Before-and-after object states:
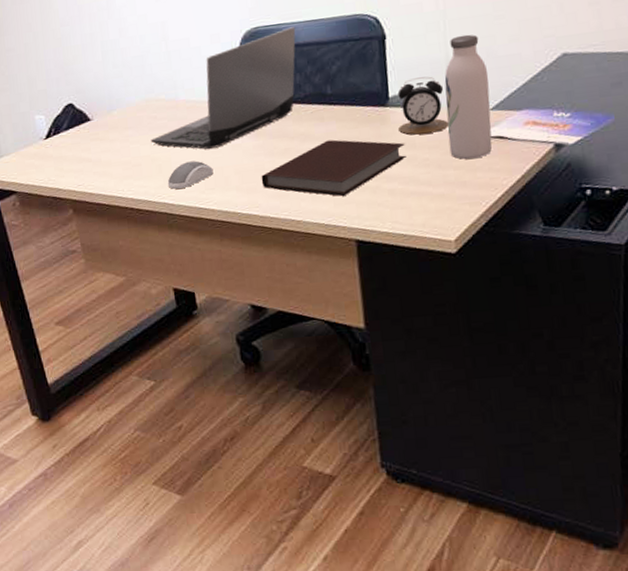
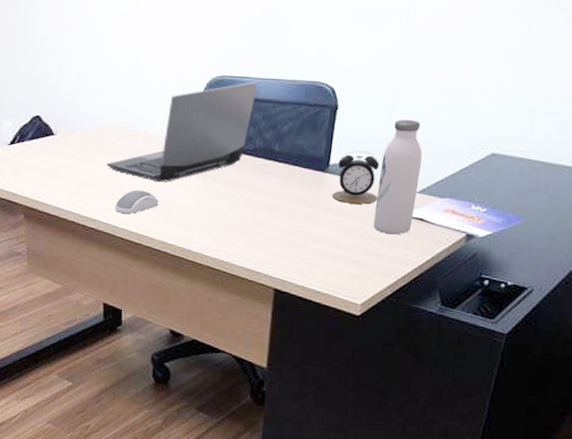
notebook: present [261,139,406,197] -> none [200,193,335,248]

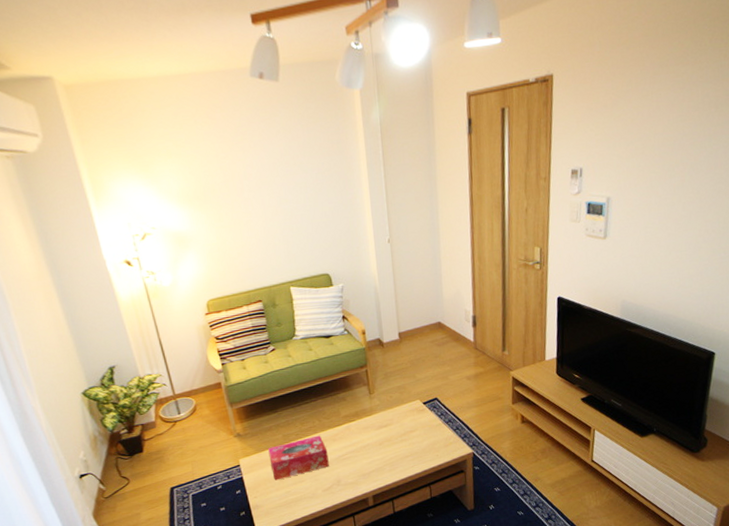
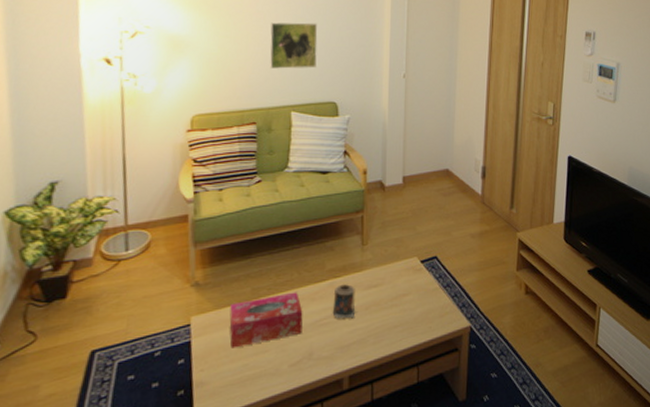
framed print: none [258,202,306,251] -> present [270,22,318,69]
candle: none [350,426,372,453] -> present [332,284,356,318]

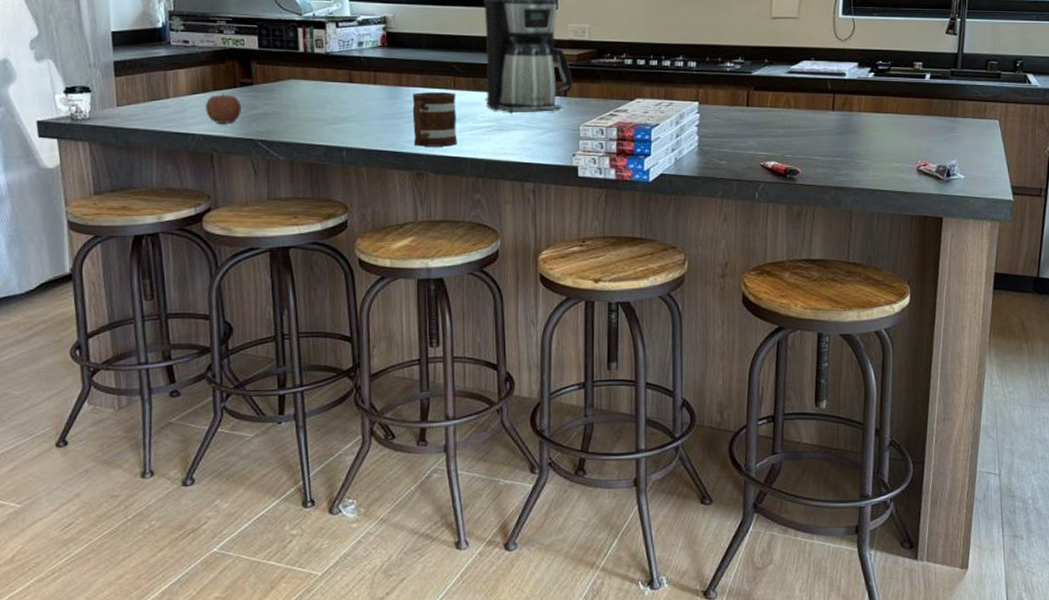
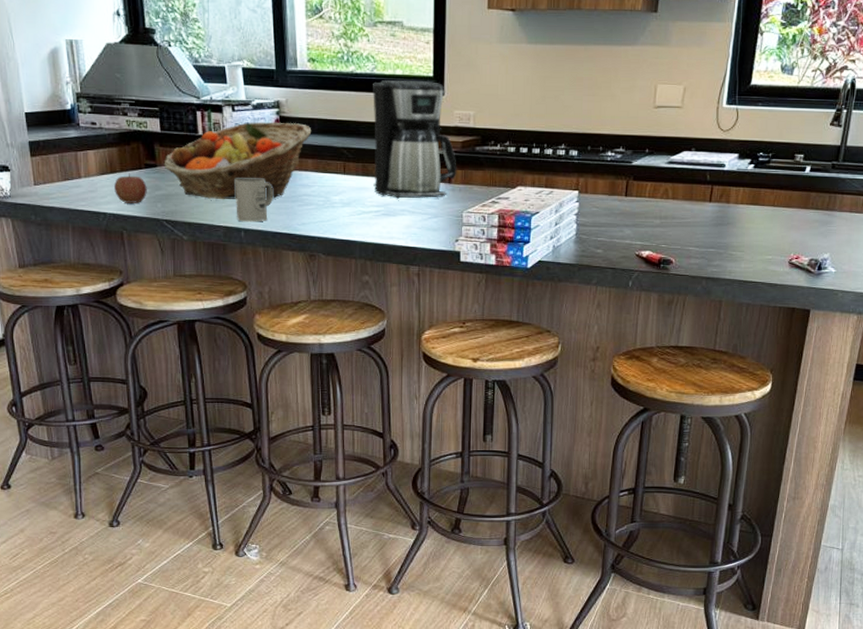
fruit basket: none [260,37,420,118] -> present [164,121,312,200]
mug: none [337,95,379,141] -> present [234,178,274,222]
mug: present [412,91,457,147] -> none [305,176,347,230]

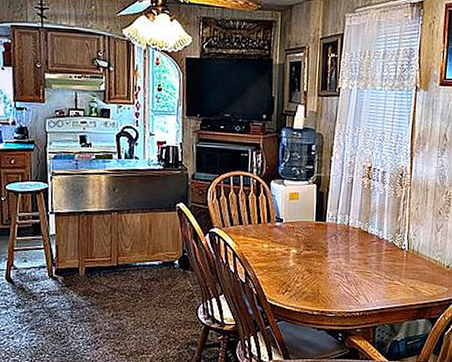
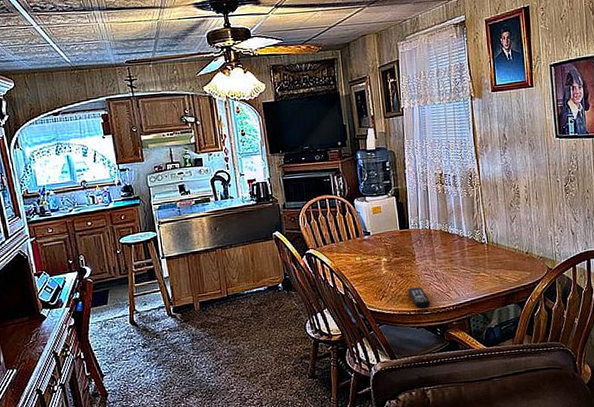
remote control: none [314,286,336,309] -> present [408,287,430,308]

PROBLEM DESCRIPTION: The copy must begin at the line containing "framed print: none" and end at the last line of the data above, with every line retyped exactly and no pictures included.

ANSWER TO THIS TASK:
framed print: none [258,202,306,251] -> present [270,22,318,69]
candle: none [350,426,372,453] -> present [332,284,356,318]

fruit basket: none [260,37,420,118] -> present [164,121,312,200]
mug: none [337,95,379,141] -> present [234,178,274,222]
mug: present [412,91,457,147] -> none [305,176,347,230]

remote control: none [314,286,336,309] -> present [408,287,430,308]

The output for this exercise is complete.